You're right, it's confusing! You have the repository which abstracts the persistence access details and you have the Data Access Object (DAO) which used to .. abstract persistence access details. So, is there a difference between those two, are they the same thing with different name?

Well, once again the devil is in the details. In many apps, especially data-centric, DAO and a repository are interchangeable as they do the same job. But the difference starts to show up when you have more complex apps with complex business behavior. While the Repository and DAO will strict abstract the data access they have different intentions in mind.

A DAO is much closer to the underlying storage , it's really data centric. That's why in many cases you'll have DAOs matching db tables or views 1 on 1. A DAO allows for a simpler way to get data from a storage, hiding the ugly queries. But the important part is that they return data as in object state.

A repository sits at a higher level. It deals with data too and hides queries and all that but, a repository deals with** business/domain objects**. That's the difference. A repository will use a DAO to get the data from the storage and uses that data to restore a business object. Or it will take a business object and extract the data that will be persisted.
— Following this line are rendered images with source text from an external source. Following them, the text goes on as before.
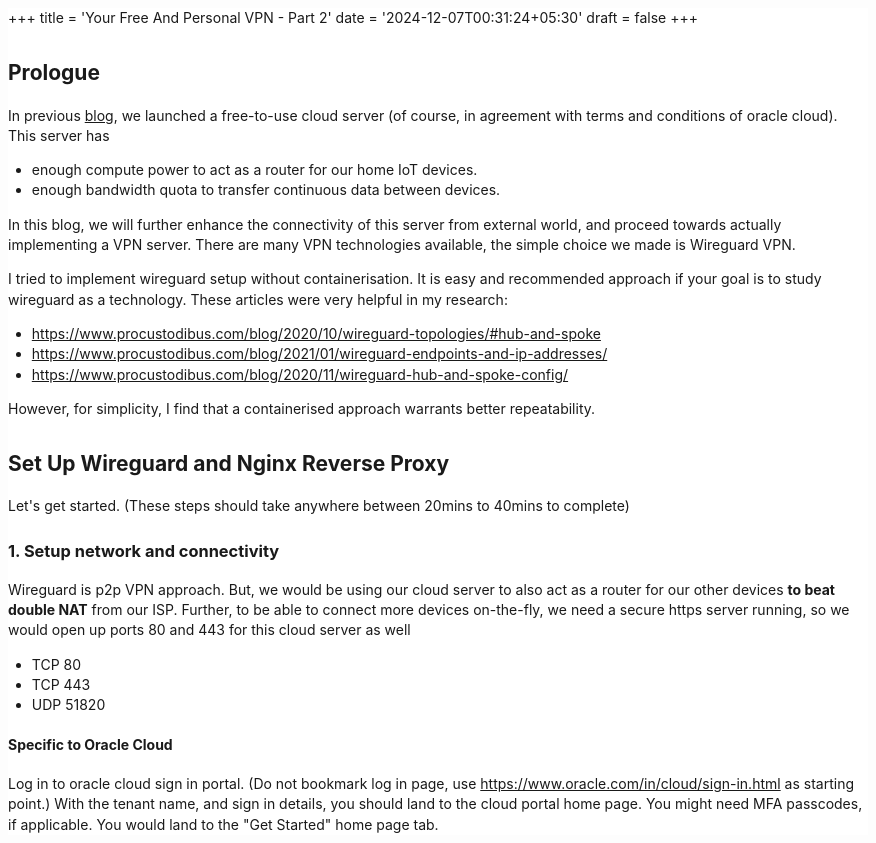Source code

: +++
title = 'Your Free And Personal VPN - Part 2'
date = '2024-12-07T00:31:24+05:30'
draft = false
+++

## Prologue
In previous [blog](../setup-vpn-server-part-1/), we launched a free-to-use cloud server (of course, in agreement with terms and conditions of oracle cloud). This server has 
- enough compute power to act as a router for our home IoT devices.
- enough bandwidth quota to transfer continuous data between devices.

In this blog, we will further enhance the connectivity of this server from external world, and proceed towards actually implementing a VPN server. There are many VPN technologies available, the simple choice we made is Wireguard VPN.

I tried to implement wireguard setup without containerisation. It is easy and recommended approach if your goal is to study wireguard as a technology. These articles were very helpful in my research:
* https://www.procustodibus.com/blog/2020/10/wireguard-topologies/#hub-and-spoke
* https://www.procustodibus.com/blog/2021/01/wireguard-endpoints-and-ip-addresses/
* https://www.procustodibus.com/blog/2020/11/wireguard-hub-and-spoke-config/

However, for simplicity, I find that a containerised approach warrants better repeatability. 

## Set Up Wireguard and Nginx Reverse Proxy

Let's get started. (These steps should take anywhere between 20mins to 40mins to complete)

### 1. Setup network and connectivity
Wireguard is p2p VPN approach. But, we would be using our cloud server to also act as a router for our other devices **to beat double NAT** from our ISP. Further, to be able to connect more devices on-the-fly, we need a secure https server running, so we would open up ports 80 and 443 for this cloud server as well
- TCP 80
- TCP 443
- UDP 51820

#### Specific to Oracle Cloud 
Log in to oracle cloud sign in portal. (Do not bookmark log in page, use https://www.oracle.com/in/cloud/sign-in.html as starting point.) With the tenant name, and sign in details, you should land to the cloud portal home page. You might need MFA passcodes, if applicable. You would land to the "Get Started" home page tab.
If you have an anemic domain, the repository will be just a DAO. Also when dealing with querying stuff, most of the time a specialized query repository is just a DAO sending DTOs to a higher layer.

Recently, someone told me that my repository approach is just a badly named DAO and it doesn't match Martin Fowler's definition of the Repo. Well, besides what I've said above, there is something else when dealing with the repository pattern. I tend to apply a pattern according to its spirit and intention, not as a dogma.

We have the definition: "Mediates between the domain and data mapping layers using a collection-like interface for accessing domain objects. A system with a complex domain model often benefits from a layer [...] that isolates domain objects from details of the database access code".

So the intention of the repository is to isolate the domain objects from the database access concerns. This is the important part. The fact that the repository is using a collection-like interface, doesn't mean you MUST treat it as a collection and you MUST have ONLY Add/Remove/Get/Find functionality. Really, it's not a dogma and you don't have to apply it by the letter.

Let's think a bit. The pattern is used to acheive separation of concerns and to simplify things. If you force yourself to use a collection and a criteria and some unit of work (things that made ORMs very popular) in probably 99% of cases you just complicate things. And it's quite ironic that people are using ORMs or some other Unit of Work approach to apply the repository pattern forcing their domain objects to include data access related stuff (like making properties virtual for NHibernate or needing to provide a parameterless constructor etc). What's the point in using the repository pattern if you couple your domain objects to data access details?

Back to Repository and DAO, in conclusion, they have similar intentions only that the Repository is a higher level concept dealing directly with business/domain objects, while DAO is more lower level, closer to the database/storage dealing only with data. A (micro)ORM is a DAO that is used by a Repository. For data-centric apps, a repository and DAO are interchangeable because the 'business' objects are simple data.